The LOI is subject to a number of conditions including the approval of BCG’s shareholders and board and the approval of BTCS’s board, and the settlement of all of BTCS’ debt prior to closing. The LOI is also subject to the execution of a definitive agreement which the parties agreed to execute within 30 daysfollowing the Company receiving the audited financial statements of BCG, audited in accordance with GAAP by an auditor registered with the Public Company Accounting Oversight Board. Under the terms of the LOI, BCG shareholders shall receive a combination of common stock, convertible preferred stock and warrants equal to 75% of the fully-diluted equity securities of the Company post-closing (the “Fully Diluted Equity”).
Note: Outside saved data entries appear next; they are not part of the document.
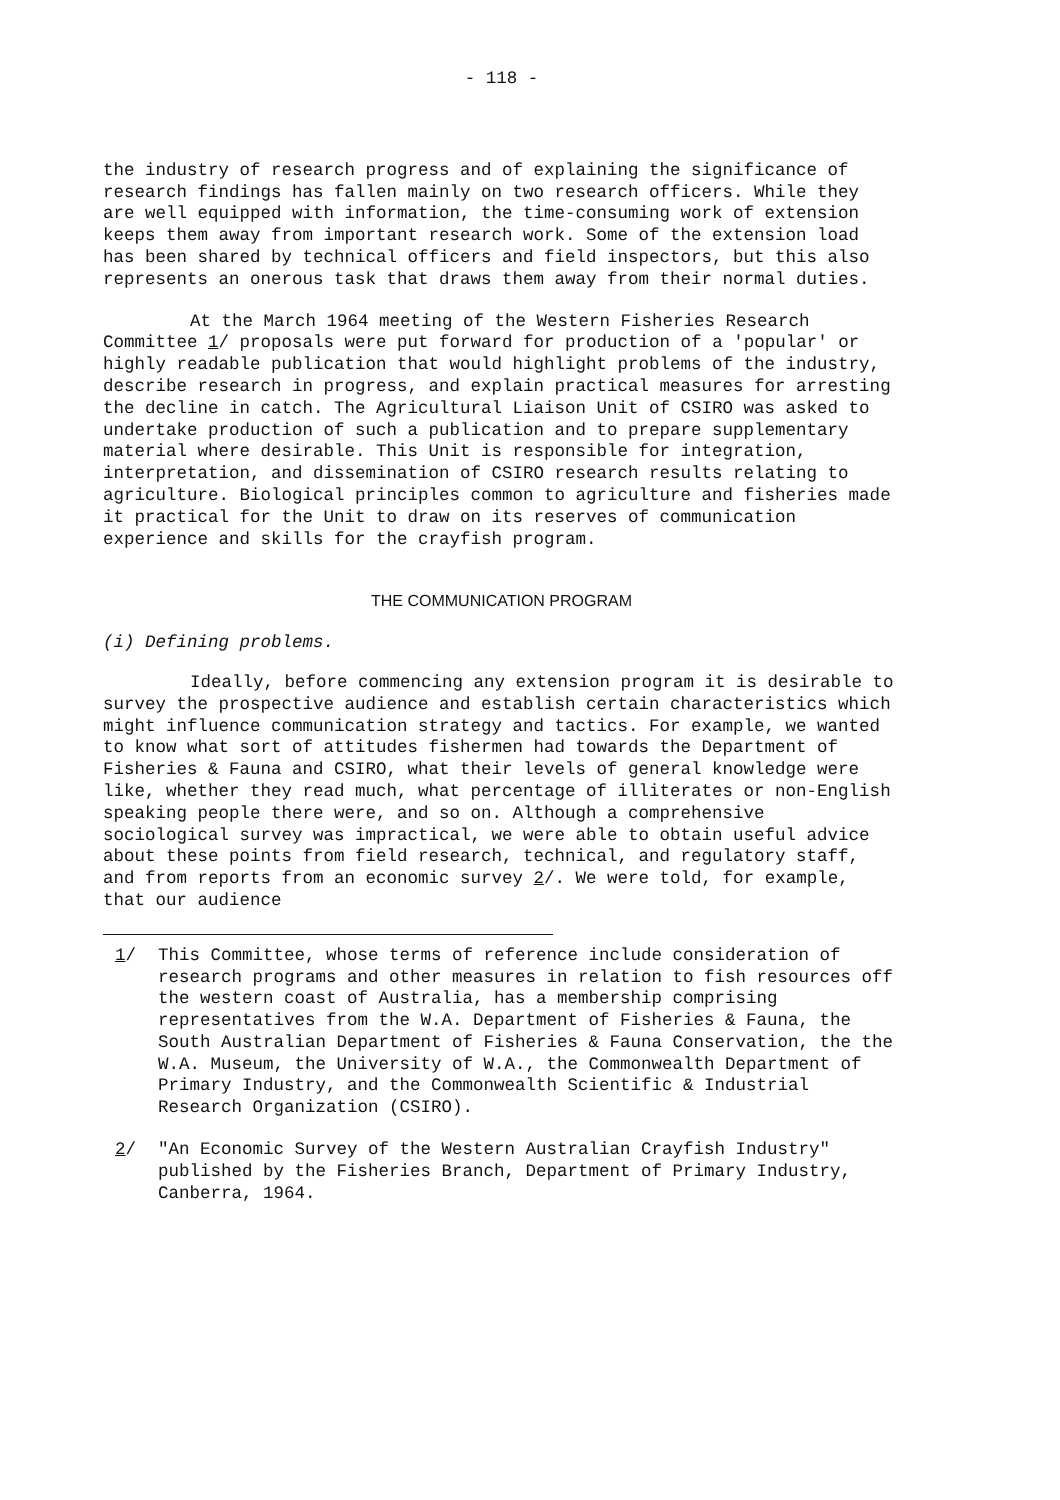- 118 -
the industry of research progress and of explaining the significance of research findings has fallen mainly on two research officers. While they are well equipped with information, the time-consuming work of extension keeps them away from important research work. Some of the extension load has been shared by technical officers and field inspectors, but this also represents an onerous task that draws them away from their normal duties.
At the March 1964 meeting of the Western Fisheries Research Committee 1/ proposals were put forward for production of a 'popular' or highly readable publication that would highlight problems of the industry, describe research in progress, and explain practical measures for arresting the decline in catch. The Agricultural Liaison Unit of CSIRO was asked to undertake production of such a publication and to prepare supplementary material where desirable. This Unit is responsible for integration, interpretation, and dissemination of CSIRO research results relating to agriculture. Biological principles common to agriculture and fisheries made it practical for the Unit to draw on its reserves of communication experience and skills for the crayfish program.
THE COMMUNICATION PROGRAM
(i) Defining problems.
Ideally, before commencing any extension program it is desirable to survey the prospective audience and establish certain characteristics which might influence communication strategy and tactics. For example, we wanted to know what sort of attitudes fishermen had towards the Department of Fisheries & Fauna and CSIRO, what their levels of general knowledge were like, whether they read much, what percentage of illiterates or non-English speaking people there were, and so on. Although a comprehensive sociological survey was impractical, we were able to obtain useful advice about these points from field research, technical, and regulatory staff, and from reports from an economic survey 2/. We were told, for example, that our audience
1/ This Committee, whose terms of reference include consideration of research programs and other measures in relation to fish resources off the western coast of Australia, has a membership comprising representatives from the W.A. Department of Fisheries & Fauna, the South Australian Department of Fisheries & Fauna Conservation, the the W.A. Museum, the University of W.A., the Commonwealth Department of Primary Industry, and the Commonwealth Scientific & Industrial Research Organization (CSIRO).
2/ "An Economic Survey of the Western Australian Crayfish Industry" published by the Fisheries Branch, Department of Primary Industry, Canberra, 1964.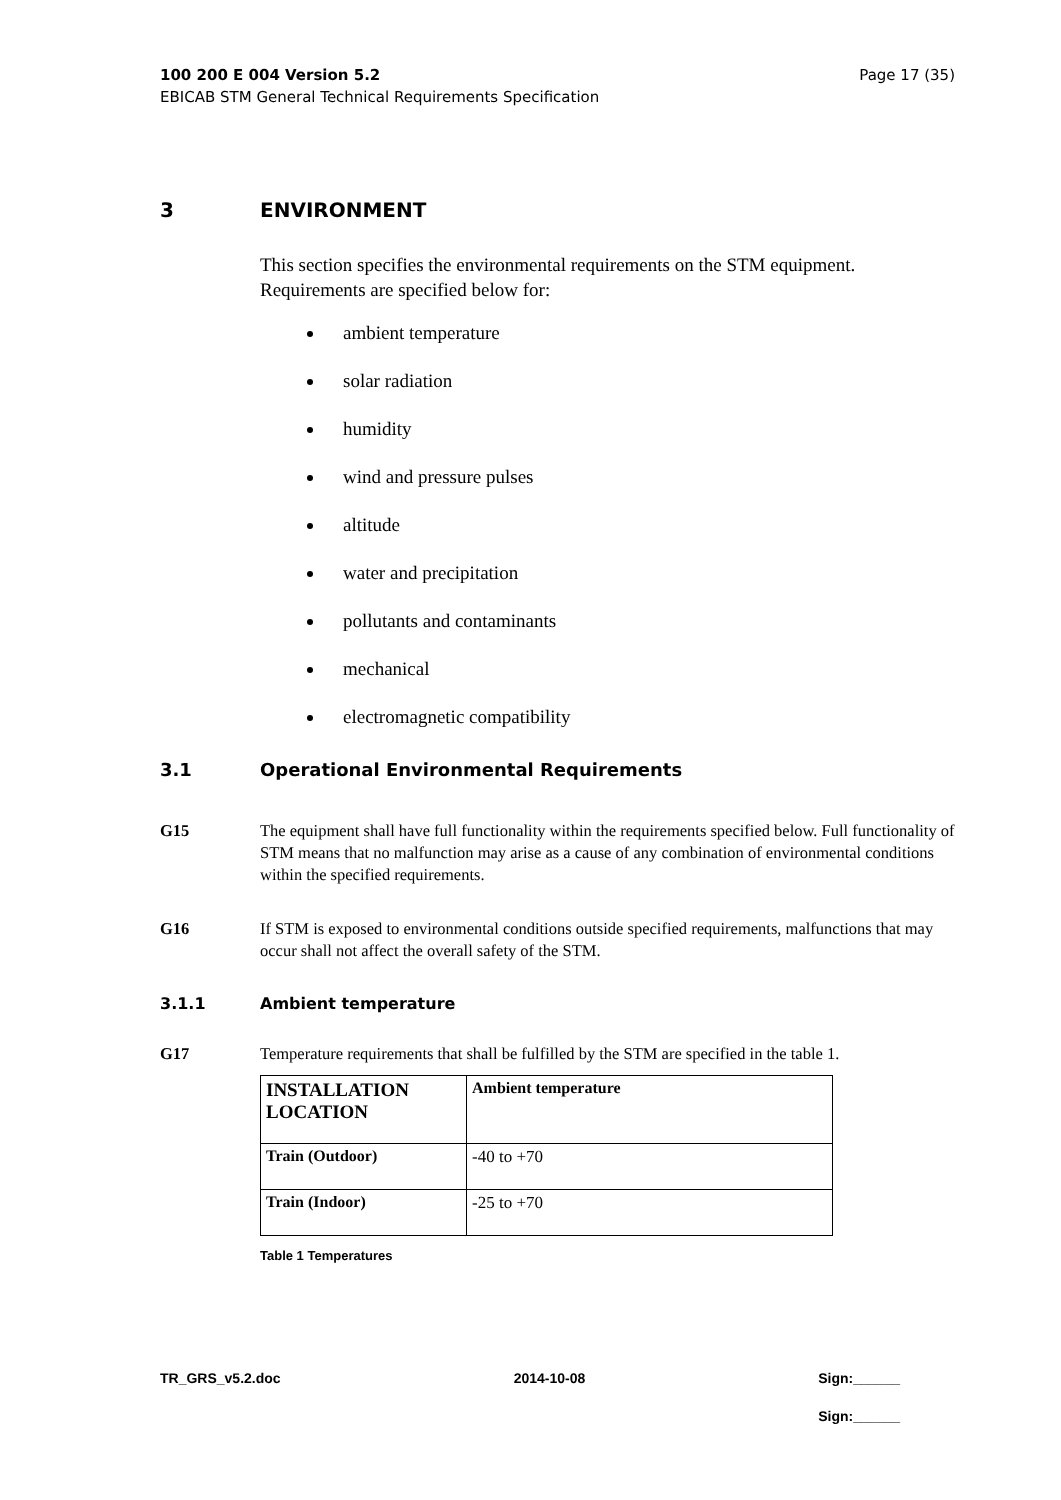Page 17 (35) 100 200 E 004 Version 5.2
EBICAB STM General Technical Requirements Specification
3 ENVIRONMENT
This section specifies the environmental requirements on the STM equipment. Requirements are specified below for:
ambient temperature
solar radiation
humidity
wind and pressure pulses
altitude
water and precipitation
pollutants and contaminants
mechanical
electromagnetic compatibility
3.1 Operational Environmental Requirements
G15 The equipment shall have full functionality within the requirements specified below. Full functionality of STM means that no malfunction may arise as a cause of any combination of environmental conditions within the specified requirements.
G16 If STM is exposed to environmental conditions outside specified requirements, malfunctions that may occur shall not affect the overall safety of the STM.
3.1.1 Ambient temperature
G17 Temperature requirements that shall be fulfilled by the STM are specified in the table 1.
| INSTALLATION LOCATION | Ambient temperature |
| --- | --- |
| Train (Outdoor) | -40 to +70 |
| Train (Indoor) | -25 to +70 |
Table 1 Temperatures
TR_GRS_v5.2.doc 2014-10-08 Sign:______
Sign:______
The warrants will be a series of warrants drafted to reflect the differing outstanding warrants of the Company as of the closing date and contain similar terms including exercise prices, terms, and anti-dilution protection.

The LOI also provides that the two current executive officers of the Company will receive 12% of the Fully Diluted Equity in the form of common stock, preferred stock or restricted stock units in a manner to be determined by the Company.

Another key condition of the LOI is that the existing holders of BTCS securities which have anti-dilution protection, redemption features and similar protections must be eliminated as determined solely by BCG. The LOI requires the Company to establish an Equity Incentive Plan to acquire 20% of the Fully Diluted Equity which will be administered by an independent compensation committee. The binding agreement will provide that the Company shall have five directors of which, two shall be appointed by the Company prior to closing and three appointed by BCG. Three of the directors shall be independent, with one appointed by the Company and two by BCG, and two may be non-independent, one appointed by the Company and one by BCG. The Company’s Chief Executive Officer, Charles Allen, shall be deemed an acceptable non-independent director.

All insiders of the combined company would agree to a one-year lock-up on any equity issued in connection with the proposed transaction. There can be no assurance that the conditions to closing will be satisfied or the merger will be completed.